From 2005 to 2017, just five coastal metros–Boston, San Francisco, San Jose, Seattle, and San Diego–saw 90% of the nation’s innovation sector job growth, Muro said, adding that in that time about 90% of the metros around the country saw their share of that growth decline.

“We need to push back on that because it’s not likely that this will simply self-correct,” he said. “We also need to push back on the diversity problem implicit in all this.”

According to Muro, regional disparities like this create large gaps in equity across job opportunities, access to wages, health and happiness. In effect, this leaves a large portion of the American population with little access to opportunities.

“Where people live is a huge determinant of their economic opportunities. We know that,” Muro said. “And so the nation’s hyper-concentrated economic geography is creating a kind of economic segregation.”

The chairwoman for the Subcommittee on Research & Technology, Rep. Haley Stevens, D-Mich., argued, during the event, that the future of American competitiveness in the global market hinges on having intentional strategies to address the root causes of disparity. 

“As we talk about onramps to opportunity and onramps to economic growth, it is imperative that we take a holistic and inclusive approach not only with regional diversity and inclusion but also population diversity and inclusion,” she said.

Stevens also praised Biden’s innovation plan, as well as a recent act passed by the Senate, which, if passed through Congress, would invest billions into regional hubs.

Biden’s American Jobs Plan, a $2 trillion infrastructure plan that promised to defibrillate the American middle class, outlined a proposal to invest $20 billion into regional innovation hubs and a community revitalization fund. The larger plan proposed to build out and modernize American infrastructure, to avoid catastrophic failures like the lethal Texas cold snap, taking advantage of a legislative window for such a transformative project.

In June, the Senate passed the United States Innovation and Competition Act of 2021 to create a pipeline for fueling research and development in the country. 

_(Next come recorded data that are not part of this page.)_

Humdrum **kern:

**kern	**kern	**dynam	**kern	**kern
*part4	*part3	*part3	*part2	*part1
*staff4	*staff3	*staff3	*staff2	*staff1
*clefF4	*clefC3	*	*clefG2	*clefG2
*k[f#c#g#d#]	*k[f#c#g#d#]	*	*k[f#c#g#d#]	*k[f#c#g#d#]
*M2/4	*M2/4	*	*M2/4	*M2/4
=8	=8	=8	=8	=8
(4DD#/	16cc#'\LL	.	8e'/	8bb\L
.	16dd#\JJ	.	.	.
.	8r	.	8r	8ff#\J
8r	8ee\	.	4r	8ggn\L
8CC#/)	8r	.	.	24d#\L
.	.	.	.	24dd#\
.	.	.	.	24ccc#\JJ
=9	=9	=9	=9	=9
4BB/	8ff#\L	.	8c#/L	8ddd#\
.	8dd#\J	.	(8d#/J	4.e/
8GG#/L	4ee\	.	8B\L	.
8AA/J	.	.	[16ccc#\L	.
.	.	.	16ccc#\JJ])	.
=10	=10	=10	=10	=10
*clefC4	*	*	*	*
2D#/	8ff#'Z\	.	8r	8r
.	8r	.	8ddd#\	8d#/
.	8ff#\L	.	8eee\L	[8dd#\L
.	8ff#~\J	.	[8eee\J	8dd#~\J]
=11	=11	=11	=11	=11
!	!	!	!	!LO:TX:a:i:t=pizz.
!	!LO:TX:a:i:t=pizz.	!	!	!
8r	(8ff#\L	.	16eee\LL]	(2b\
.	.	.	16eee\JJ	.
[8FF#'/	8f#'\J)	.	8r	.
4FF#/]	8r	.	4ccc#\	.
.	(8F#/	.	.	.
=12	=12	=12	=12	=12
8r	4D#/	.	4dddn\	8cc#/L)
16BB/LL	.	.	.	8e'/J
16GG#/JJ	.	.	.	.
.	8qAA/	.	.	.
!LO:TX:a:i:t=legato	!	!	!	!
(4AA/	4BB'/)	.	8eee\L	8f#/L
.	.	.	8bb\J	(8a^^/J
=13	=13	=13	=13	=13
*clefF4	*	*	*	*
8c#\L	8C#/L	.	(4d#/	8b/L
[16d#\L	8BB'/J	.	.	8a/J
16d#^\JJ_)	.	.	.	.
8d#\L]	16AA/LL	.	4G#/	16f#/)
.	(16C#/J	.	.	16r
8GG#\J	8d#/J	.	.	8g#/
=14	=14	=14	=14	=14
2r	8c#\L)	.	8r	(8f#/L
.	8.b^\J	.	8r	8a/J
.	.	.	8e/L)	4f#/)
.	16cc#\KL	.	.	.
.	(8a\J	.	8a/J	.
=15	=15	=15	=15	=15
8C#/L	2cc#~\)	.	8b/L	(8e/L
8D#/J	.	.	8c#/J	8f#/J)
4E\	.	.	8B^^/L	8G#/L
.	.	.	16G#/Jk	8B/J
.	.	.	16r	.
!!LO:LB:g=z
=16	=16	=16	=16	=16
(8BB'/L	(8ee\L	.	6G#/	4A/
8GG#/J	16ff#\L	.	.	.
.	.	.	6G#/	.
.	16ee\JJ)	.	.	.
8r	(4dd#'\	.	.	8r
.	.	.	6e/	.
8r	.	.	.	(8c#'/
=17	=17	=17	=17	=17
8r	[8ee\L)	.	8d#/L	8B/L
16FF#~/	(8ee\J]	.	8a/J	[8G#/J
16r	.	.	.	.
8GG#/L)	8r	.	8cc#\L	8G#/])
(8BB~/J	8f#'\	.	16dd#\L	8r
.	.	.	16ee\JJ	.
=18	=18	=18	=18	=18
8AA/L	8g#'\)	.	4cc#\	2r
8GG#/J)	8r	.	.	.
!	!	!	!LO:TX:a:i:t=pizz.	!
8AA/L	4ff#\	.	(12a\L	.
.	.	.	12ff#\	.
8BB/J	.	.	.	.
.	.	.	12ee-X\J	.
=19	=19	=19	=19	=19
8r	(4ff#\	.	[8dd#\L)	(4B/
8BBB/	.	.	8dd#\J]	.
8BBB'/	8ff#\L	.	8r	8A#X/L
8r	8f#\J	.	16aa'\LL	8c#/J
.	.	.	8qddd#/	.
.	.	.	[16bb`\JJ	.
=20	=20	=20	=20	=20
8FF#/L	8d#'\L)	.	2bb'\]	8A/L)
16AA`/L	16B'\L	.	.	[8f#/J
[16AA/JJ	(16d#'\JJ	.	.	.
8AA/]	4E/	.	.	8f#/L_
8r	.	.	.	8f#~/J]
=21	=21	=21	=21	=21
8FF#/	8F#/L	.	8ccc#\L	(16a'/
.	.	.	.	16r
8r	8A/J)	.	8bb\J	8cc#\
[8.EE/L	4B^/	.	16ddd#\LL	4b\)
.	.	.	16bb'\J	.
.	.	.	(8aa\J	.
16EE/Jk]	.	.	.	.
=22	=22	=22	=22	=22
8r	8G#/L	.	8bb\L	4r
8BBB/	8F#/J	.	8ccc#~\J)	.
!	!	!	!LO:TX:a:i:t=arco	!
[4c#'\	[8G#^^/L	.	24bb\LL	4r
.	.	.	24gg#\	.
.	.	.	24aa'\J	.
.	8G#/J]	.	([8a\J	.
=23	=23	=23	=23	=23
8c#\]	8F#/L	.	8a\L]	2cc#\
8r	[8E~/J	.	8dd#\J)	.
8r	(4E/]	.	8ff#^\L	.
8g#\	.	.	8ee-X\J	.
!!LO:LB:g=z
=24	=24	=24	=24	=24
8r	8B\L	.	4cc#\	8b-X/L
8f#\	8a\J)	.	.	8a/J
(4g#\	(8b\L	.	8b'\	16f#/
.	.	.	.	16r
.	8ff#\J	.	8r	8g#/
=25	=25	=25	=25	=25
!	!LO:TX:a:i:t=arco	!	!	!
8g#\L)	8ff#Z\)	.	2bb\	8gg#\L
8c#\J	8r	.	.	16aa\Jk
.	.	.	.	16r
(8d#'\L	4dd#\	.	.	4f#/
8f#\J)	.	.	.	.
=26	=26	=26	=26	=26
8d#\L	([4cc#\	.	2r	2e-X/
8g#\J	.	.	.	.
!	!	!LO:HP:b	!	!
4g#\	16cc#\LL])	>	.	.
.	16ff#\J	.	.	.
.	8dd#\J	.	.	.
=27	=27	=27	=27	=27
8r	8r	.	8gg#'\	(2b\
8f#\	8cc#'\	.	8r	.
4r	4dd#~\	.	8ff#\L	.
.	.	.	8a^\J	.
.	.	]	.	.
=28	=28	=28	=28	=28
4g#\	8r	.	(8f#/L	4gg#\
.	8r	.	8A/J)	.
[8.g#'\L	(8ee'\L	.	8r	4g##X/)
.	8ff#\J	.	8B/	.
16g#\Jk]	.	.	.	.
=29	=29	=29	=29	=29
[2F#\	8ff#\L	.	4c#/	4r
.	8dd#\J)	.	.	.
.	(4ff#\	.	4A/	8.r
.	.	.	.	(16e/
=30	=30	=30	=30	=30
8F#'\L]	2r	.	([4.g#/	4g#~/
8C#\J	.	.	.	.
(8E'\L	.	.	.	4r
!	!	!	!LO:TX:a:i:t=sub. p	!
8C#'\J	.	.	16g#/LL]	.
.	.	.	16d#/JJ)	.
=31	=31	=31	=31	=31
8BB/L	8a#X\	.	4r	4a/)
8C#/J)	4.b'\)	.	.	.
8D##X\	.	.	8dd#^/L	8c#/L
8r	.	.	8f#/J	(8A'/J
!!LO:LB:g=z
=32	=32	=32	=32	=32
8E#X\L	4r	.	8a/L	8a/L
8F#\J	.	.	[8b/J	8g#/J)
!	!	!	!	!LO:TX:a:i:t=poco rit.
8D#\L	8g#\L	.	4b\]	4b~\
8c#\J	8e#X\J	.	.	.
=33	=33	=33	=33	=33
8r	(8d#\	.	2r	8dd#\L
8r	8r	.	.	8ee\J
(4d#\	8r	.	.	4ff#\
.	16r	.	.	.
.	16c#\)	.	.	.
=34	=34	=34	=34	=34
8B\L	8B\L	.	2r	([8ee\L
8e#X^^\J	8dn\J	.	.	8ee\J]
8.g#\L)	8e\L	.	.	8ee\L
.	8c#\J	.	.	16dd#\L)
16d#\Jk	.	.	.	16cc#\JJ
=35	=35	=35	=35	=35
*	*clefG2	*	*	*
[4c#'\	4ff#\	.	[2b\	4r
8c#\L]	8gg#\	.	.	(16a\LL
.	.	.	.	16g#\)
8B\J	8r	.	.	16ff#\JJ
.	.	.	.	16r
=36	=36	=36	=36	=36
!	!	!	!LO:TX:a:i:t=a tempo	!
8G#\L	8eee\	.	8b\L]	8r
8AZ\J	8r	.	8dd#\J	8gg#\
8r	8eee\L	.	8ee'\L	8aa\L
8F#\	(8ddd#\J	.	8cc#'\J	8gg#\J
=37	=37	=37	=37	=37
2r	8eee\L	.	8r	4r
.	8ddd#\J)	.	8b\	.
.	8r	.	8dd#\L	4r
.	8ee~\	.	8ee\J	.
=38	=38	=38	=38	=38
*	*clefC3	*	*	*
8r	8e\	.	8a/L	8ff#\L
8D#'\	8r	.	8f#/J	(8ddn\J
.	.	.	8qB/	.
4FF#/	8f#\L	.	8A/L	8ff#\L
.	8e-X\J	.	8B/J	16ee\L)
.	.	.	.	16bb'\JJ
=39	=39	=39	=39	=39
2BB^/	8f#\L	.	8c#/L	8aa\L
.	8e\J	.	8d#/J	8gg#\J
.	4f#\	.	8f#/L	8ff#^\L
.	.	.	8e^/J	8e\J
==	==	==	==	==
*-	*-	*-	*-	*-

According to the State Science & Technology Institute, a national nonprofit that worked with Senate Majority Leader Chuck Schumer of New York on the bill, the legislative package which includes the act would approve $10 billion to create regional technology hubs, as well as $100 billion in new research and development and $50 billion in appropriations for semiconductor research.

This would create 18 hubs using the Economic Development Administration’s regions, and it would fund them through $575 million in “strategy development” grants and $9.4 billion in “strategy implementation” grants.

However, the bill has not passed through the legislature yet, and it would need to secure funding, which could prove a difficult hurdle, SSTI said. At the moment, the House is working on several bills of its own.

A survey of regional leaders published last week by Brookings reported that they are most interested in building out transit, equity, and broadband when thinking about Biden’s infrastructure bill, and that almost half of those surveyed believe that outdated federal funding priorities have held them back. 

This week’s event was put on by Brookings Institution’s Metropolitan Policy Program, the arm of the DC-based think tank focused on metropolitan policy.